» THE TASK: In the listing below, how many lines include "files"? Give the number and no other text.

- - - -

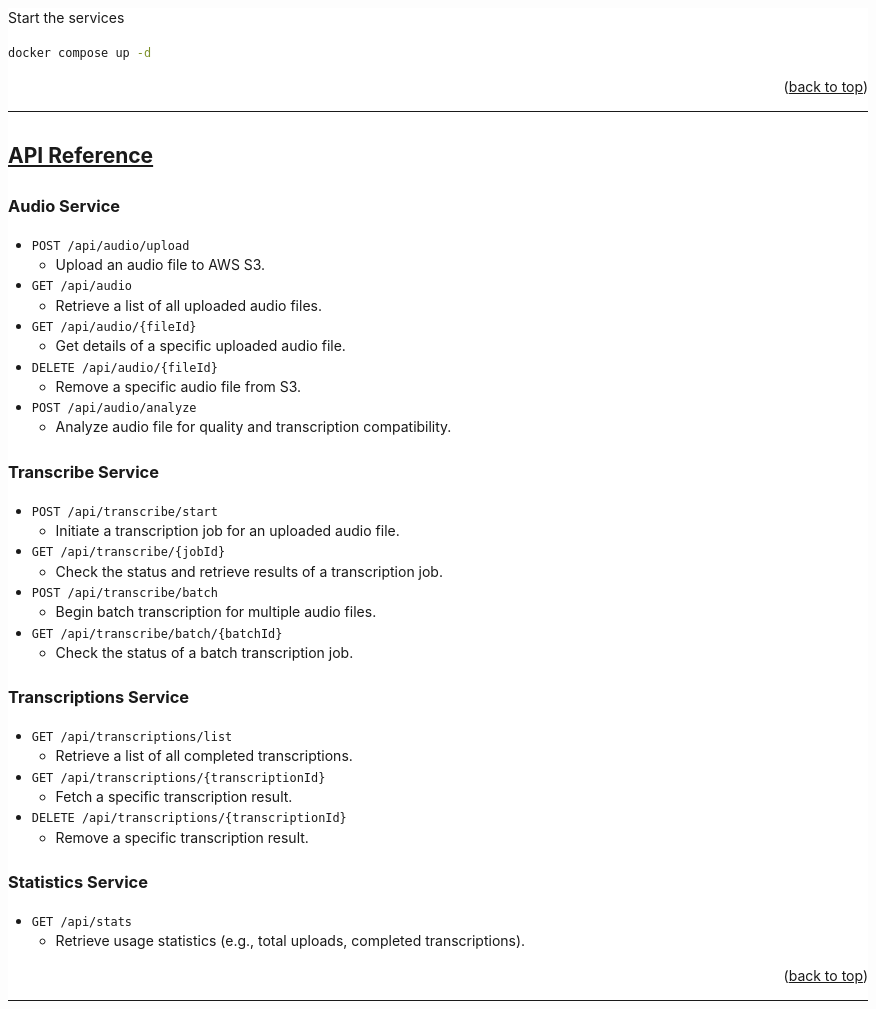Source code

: Start the services

```bash
docker compose up -d
```

<p align="right">(<a href="#readme-top">back to top</a>)</p>

---




## [API Reference](http://localhost:8080/swagger-ui.html)

### Audio Service
- `POST /api/audio/upload`
   - Upload an audio file to AWS S3.
- `GET /api/audio`
   - Retrieve a list of all uploaded audio files.
- `GET /api/audio/{fileId}`
   - Get details of a specific uploaded audio file.
- `DELETE /api/audio/{fileId}`
   - Remove a specific audio file from S3.
- `POST /api/audio/analyze`
   - Analyze audio file for quality and transcription compatibility.

### Transcribe Service
- `POST /api/transcribe/start`
   - Initiate a transcription job for an uploaded audio file.
- `GET /api/transcribe/{jobId}`
   - Check the status and retrieve results of a transcription job.
- `POST /api/transcribe/batch`
   - Begin batch transcription for multiple audio files.
- `GET /api/transcribe/batch/{batchId}`
   - Check the status of a batch transcription job.

### Transcriptions Service
- `GET /api/transcriptions/list`
   - Retrieve a list of all completed transcriptions.
- `GET /api/transcriptions/{transcriptionId}`
   - Fetch a specific transcription result.
- `DELETE /api/transcriptions/{transcriptionId}`
   - Remove a specific transcription result.

### Statistics Service
- `GET /api/stats`
   - Retrieve usage statistics (e.g., total uploads, completed transcriptions).



<p align="right">(<a href="#readme-top">back to top</a>)</p>

---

- - - -

» SOLUTION TO THIS TASK: 2